Back to the Malkin case. This harrowing story of obsessional love and desire and hate has been played out over a confused and unhappy adolescent boy and in the end only the law has benefited. Once, when I queried the ethics of this, the barrister to whom I was talking said, 'Well, if people would behave themselves properly they would not require our services, would they?' - a reply of such intolerable self-

righteousness that I did not trust myself to continue the conversation. People do behave badly, lawyers among them, and I cannot see that the expense and obsolete (they call it traditional) rituals of our legal system help to solve the problems thus created. On the contrary, these hinder the search for a fair and honest outcome.

I was once peripherally involved in a child-custody case. After months of cumbersome affidavits and meetings with lawyers, the day of the court hearing finally arrived. All concerned were tense and nervous, not least the nine-year- old child at its centre. First discovery: there is nowhere at all in the Law Courts in The Strand where a child can wait for several hours, except in echoing, gloomy, draughty, lofty Gothic corridors. We therefore sat in the downstairs room of a local cafe. I attempted to distract and amuse the child while we waited for six hours to be called. Both our fingernails were bitten to the quick by the time the summons eventually arrived.

The outcome of the case is irrelevant here. The judge deciding the issue was an expert in town-planning law who had been drafted in to speed up the backlog; he was elderly and rather deaf; he had obvious difficulty in grasping the facts of the case, and only reluctantly agreed to hear the piece of evidence crucial to our side. We wrote to the Lord Chancellor's department afterwards, setting out our view. I need hardly add that nothing happened; we barely even had a civil reply, and certainly no explanation or apology.

Why cannot the law courts demonstrate their concern for children by installing a nursery, a playroom, even (shock] horror] the 20th century encroaches]) a television room and a cheerful cafeteria where people might wait in reasonable comfort? Why must the harrowing battles between families be fought out in language and behaviour of stultifying irrelevance, intoned in jargon that none but the lawyers properly understand?

I am currently involved in a case being handled by the Small Claims Court. It is not over yet, but so far the simplicity of the procedure and language have been a model of efficiency. I do not feel bewildered, overawed, or overcharged. I see no reason why child- custody cases cannot be dealt with in a similar fashion.
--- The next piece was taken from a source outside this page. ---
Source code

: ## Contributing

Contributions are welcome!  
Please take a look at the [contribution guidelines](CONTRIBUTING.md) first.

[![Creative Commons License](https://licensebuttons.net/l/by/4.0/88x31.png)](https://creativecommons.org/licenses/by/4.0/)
Suppose written evidence were taken from both sides, and included statements from the child's teachers, the parents' neighbours or colleagues, even the grandparents? Each side might then co-opt one or two witnesses - a doctor, perhaps, or a child psychologist. This evidence could then be heard in a small, unstuffy courtroom by one legal and two lay 'referees', who would conclude

by making recommendations. Only if the parents refused to abide by these recommendations need the matter proceed to a higher court with all the pomp, expense and delay that ultimately benefit no one . . . except the lawyers.